Germany has pledged to invest more money in stem-cell research with adult cells after Japanese and US scientists recently announced a breakthrough. The country's research minister also wants to ease some restrictions.
"We will double research funds for the technology for reprogramming adult cells from 5 to 10 million euros ($7 to 15 million) a year, so that work can proceed quickly," Education and Research Minister Annette Schavan told the newsmagazine Focus.
"Germany should become the motor of adult stem-cell research," she added, noting that the recent scientific developments wouldn't have been possible without embryonic stem cell research.
Teams of researchers from the US and Japan announced on Nov. 20 that they had independently succeeded in inserting genes into adult skin cells to create cells that function similarly to those from human embryos.

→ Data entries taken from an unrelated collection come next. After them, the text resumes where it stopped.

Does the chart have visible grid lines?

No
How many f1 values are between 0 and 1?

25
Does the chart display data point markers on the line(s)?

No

German restrictions to be reviewed
Stem-cell research, which has until now exclusively used human embryonic cells due to their versatility, has come under fire for ethnical reasons because the embryos are discarded in the process.
The use of adult skin cells would alleviate the ethical controversy surrounding the research.

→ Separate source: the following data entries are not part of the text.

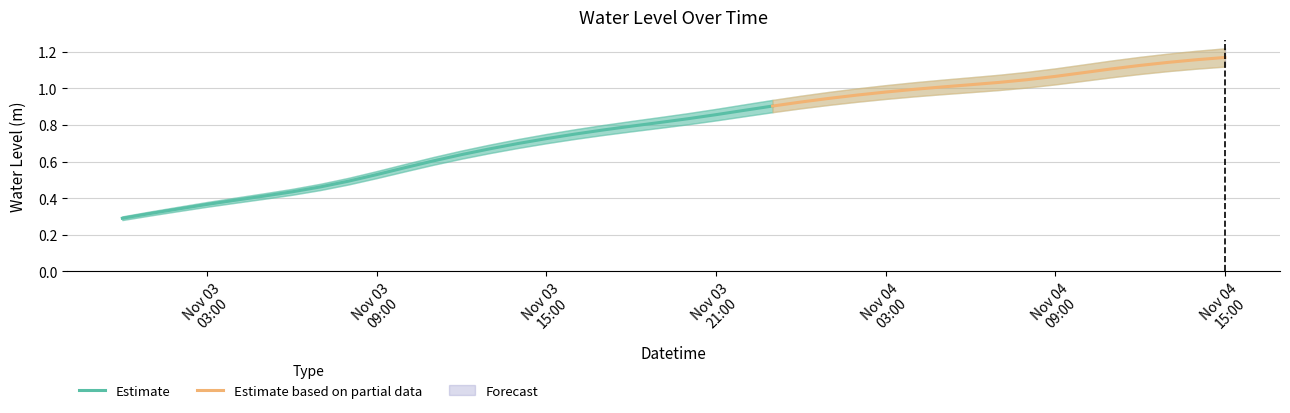

Does the chart display data point markers on the line(s)?

No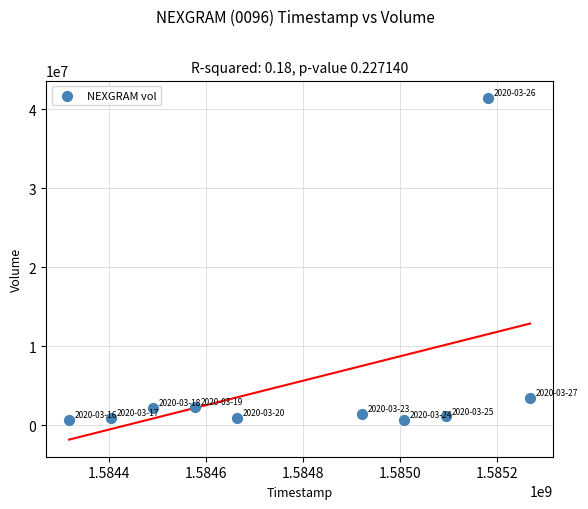

What is the range of X values (max minus min)?

950400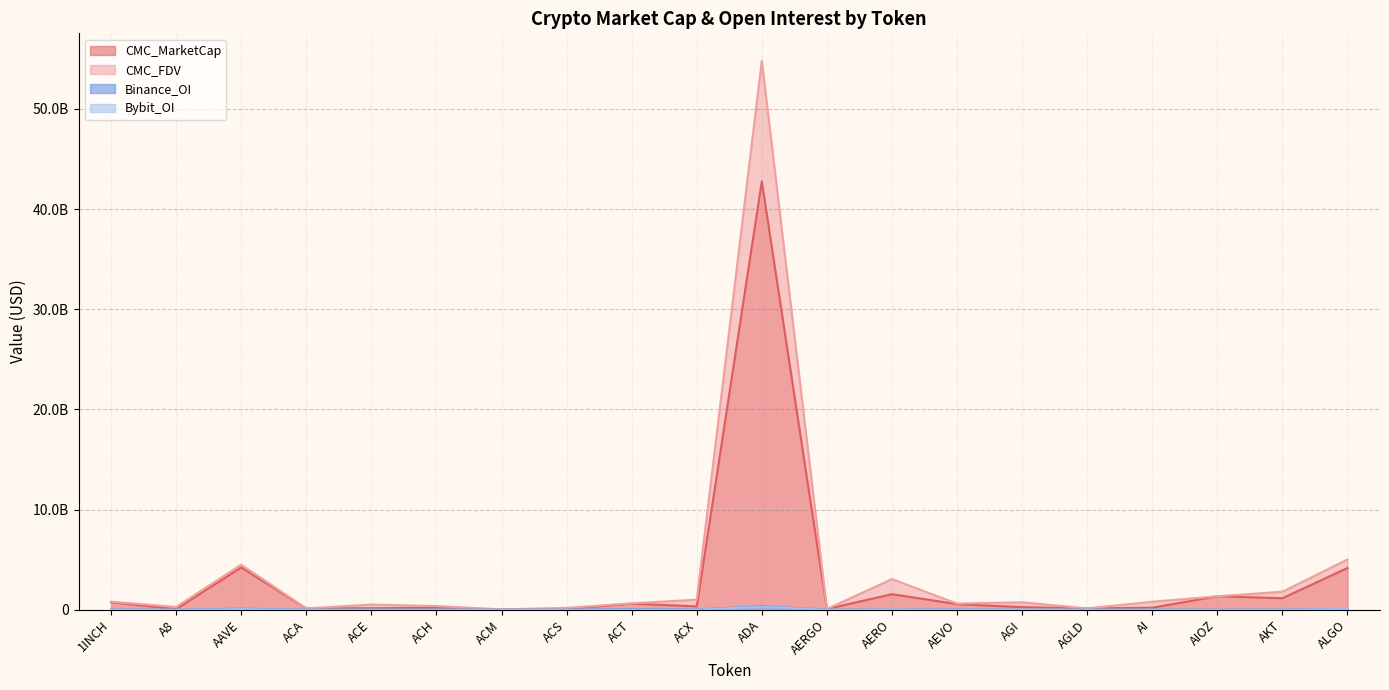

Does the chart have visible grid lines?

Yes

Germany tightly regulates stem-cell research within its borders, only allowing scientists to use cells from embryos that were imported into the country prior to Jan. 1, 2002. The law is hotly contested and is slated for parliamentary review in spring 2008.
Schavan said she favored a one-time shift of the cut-off beyond Jan. 1, 2002.
"What's important is that there is now greater hope of being able one day to do without tests on embryonic stem cells," she said, conceding that the recent advancement wouldn't have been possible without previous research on embryonic cells.